Marie Kondo and Talking To My Clothes
Everything Is True
Ada Hoffmann's author newsletter
One of the most distinctive parts of the KonMari method is the one where you talk to the objects in your house. It's really an emotional method. You don't just think in your head about whether you use the object enough to make it worth keeping around; you pick it up, you feel it in your hands, you see what emotions it sparks. If it doesn't spark joy, you thank it for what it's done for you before throwing it out or putting it in a box to give away.*
(*Kondo recommends against giving things away, but with items in good condition like clothes and books, I can't help sending them to the thrift store instead of putting them in the garbage!! I don't think this is against the rules, as long as the items do in fact leave my house.)
As I've begun to sort through my possessions, I've been amazed what the simple act of opening your mouth to thank an object does. I never realized just how much I had to say to the things I own!
Sometimes I couldn't fully part with an object until I'd cast around and found the exact right thing to thank it for. Kondo gives suggestions in her book - even when a shirt doesn't suit you and you never liked it much, you can say something like, thank you for teaching me that I don't like this kind of shirt. With a lot of my clothes, even though they didn't suit me anymore, I had something I needed to articulate about the times they'd been through with me, the people I'd met wearing them or the LARP games where I'd used them as a costume piece. Sometimes I stammered out a whole long paragraph of thanks to some item or other.
Other times, there wasn't as much to say. Sometimes, I was just like, "Nah."
There were also times when talking to my clothes helped me figure out what to keep. Sometimes I'd be in the middle of thanking an item effusively and I'd realize that I still wanted it, after all. Sometimes I assumed I'd have to discard an item because it felt weird - from associations with an old partner, or with a time in my life I'd put behind me - but when I held it in my hands and tried to talk to it, I realized that it still sparked joy; there was just a lot of negative surface energy in the way. I put those items ritually into the washing machine with some salt and afterwards they felt good as new. (One of them is a goofy cloak which I've started wearing around the house all the time. I'm so delighted by it now. I can't believe I let it molder on a shelf for so long.)
And there were times when the decision to keep something wasn't difficult at all. There were times when as soon as I picked something up it would elicit a squeak of joy, a "Yay!" or even an "I love you."
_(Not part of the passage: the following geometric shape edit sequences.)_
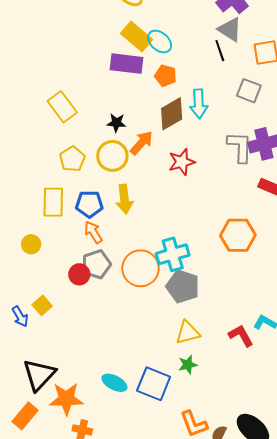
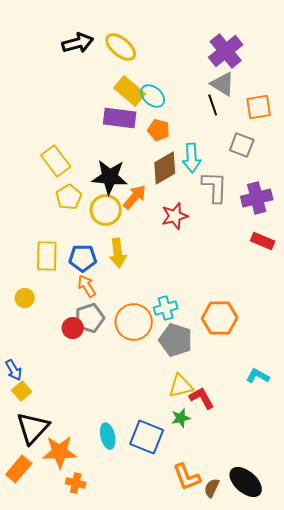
black star: (116, 123) -> (110, 177), size x1.8
gray L-shape: (240, 147) -> (215, 187), moved
yellow pentagon: (72, 159) -> (69, 197), moved
orange hexagon: (238, 235) -> (220, 318), moved
cyan cross: (173, 254) -> (166, 308), size x0.7
yellow square: (42, 305) -> (22, 391), moved
red L-shape: (241, 336) -> (202, 398), moved
cyan ellipse: (114, 383) -> (108, 436), turned 50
I don't think of myself as someone who has a lot of feelings about clothes. I've never been terribly interested in fashion or trends and I struggle to get any sense of my personal style. It was astonishing to me how many emotions I actually had about my clothes. It's like none of it was visible to me until I made it physical - by picking the clothes up, holding them in my hands, and talking to them.
Going through my books, a few days later, was even more surprising. I usually only keep a book if I like it, my bookshelves aren't excessive by author standards, and my TBR pile all fits on one shelf, so I expected that I would end up keeping most of the books and discarding only a few. Boy, was I wrong! When I put all the books on the floor and made myself pick them up and talk to them individually, I was amazed what came out. Some of my books, of course, I really loved. With others, I was shocked how much anger came out. I had so many books that I'd loved once, but that belonged to ways of being or thinking about myself and the world that aren't good for me anymore. I'd been collecting them - judiciously - for over a decade, and in the past ten years I've changed so much. I couldn't believe how painful it was to go through some parts of those shelves; at one point I despaired that I could do it.
I'm afraid I was a little bit ruder to some of the books than Marie Kondo would have liked. ("Who cares about calculus!" I remember saying loudly to the room, while putting a hefty textbook into the discard box. It wasn't the rudest thing I said.)
I ended up parting with about half of my books. But the ones that survived are the ones that delight me.
Hannah, my girlfriend, likes to say that cleaning a house is "a journey to the center of the mind." Never has that been more true than with the KonMari method! I’m learning even more about myself than I am about my possessions and my space.